No está de acuerdo con la violencia como herramienta excluyente, pero lo deslumbra esa convicción inquebrantable de los anarquistas en un destino luminoso y solidario para la humanidad y la seguridad de que esa semilla ya está en el espíritu de cada persona. Valora el compromiso y la coherencia. Puede polemizar con Rodolfo Walsh, pero eso no es obstáculo para que lo describa una y mil veces como “el mejor de todos nosotros”.
Hay escenas abismales, wagnerianas, como la asamblea de los obreros cercados en ese desierto por los soldados, en la estancia La Anita. El ejército exige que se rindan y les garantiza la vida y un juicio justo. “‘Os fusilarán a todos, nadie va a quedar con vida, huyamos compañeros, sigamos la huelga indefinidamente hasta que triunfemos. No confiéis en los militares, son cobardes por excelencia, son resentidos porque están obligados a vestir el uniforme y a obedecer toda su vida. No saben lo que es el trabajo, odian a todo aquel con libertad de pensamiento (...) No os entreguéis’, son las enérgicas palabras de Soto. Se vota en la asamblea y gana la posición de Farina. Shultz dice que no coincide con la decisión, pero que la acata. Soto se niega y responde: ‘No soy carne para tirar a los perros. Si es para pelear me quedo, pero los compañeros no quieren pelear’. A Soto lo siguen doce huelguistas más, y huyen a caballo hacia la cordillera. Los huelguistas rendidos fueron humillados, torturados y fusilados”.

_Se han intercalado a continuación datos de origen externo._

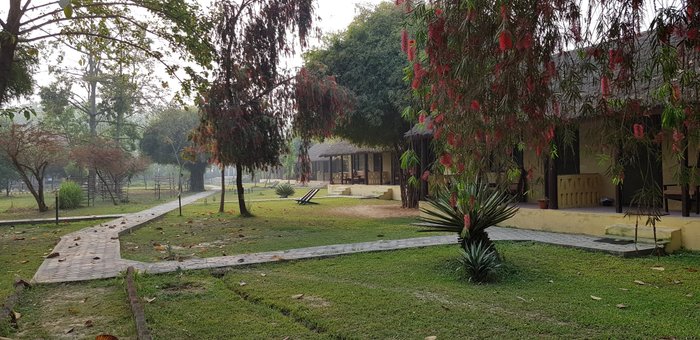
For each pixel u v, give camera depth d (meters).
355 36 18.73
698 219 8.73
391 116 18.17
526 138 2.99
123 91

O esa escena grandiosa cuando las putas del prostíbulo “La Catalana”, en San Julián se niegan a dar servicio a los soldados que participaron en la matanza de obreros. Cinco prostitutas corren a escobazos a los soldados, al grito de “¡No nos acostamos con asesinos!”
No exalta la violencia, sino la ética solidaria de esos peones rurales o de los obreros anarquistas, como el tipógrafo Severino di Giovani, que desde la clandestinidad envía cartas de amor a América Scarfó, anarquista y feminista, a quien conoció cuando sólo tenía 14 años y será su amada hasta que lo fusilen: “Dulce esperanza mía: Te busqué, pensé en ti, tú eras el único pensamiento que poseía. No te encontré. Tú –el sábado– estabas lejos de mi borrasca. Tal vez reías –ignorante de mi dolor– , reías feliz de nuestro amor que debía correr con las alegres alas de todas las más bellas alegrías. Pero yo no reía (pero pensaba en ti, eso sí), sufría en el tempestuoso nudo de los accidentes cotidianos que coronan la existencia de todos los perseguidos”.
Bayer vive en esas historias reales y magníficas que investigó. Las historias lo atrapan y se insertan en su vida. Hay una frase que se repite en muchas de sus notas: “Finalmente, la ética siempre triunfa. Pueden pasar muchos años, pero la verdad se impone”. Los grandes pensamientos no son rebuscados, son sencillos, pero motivan una multitud de variables. Bayer eludió las interpretaciones complejas y se limitó a ser de esa manera, sin gran gestualidad, sin jugar al héroe de bronce, como queriendo demostrar que la ética está en la esencia de los seres humanos comunes y corrientes.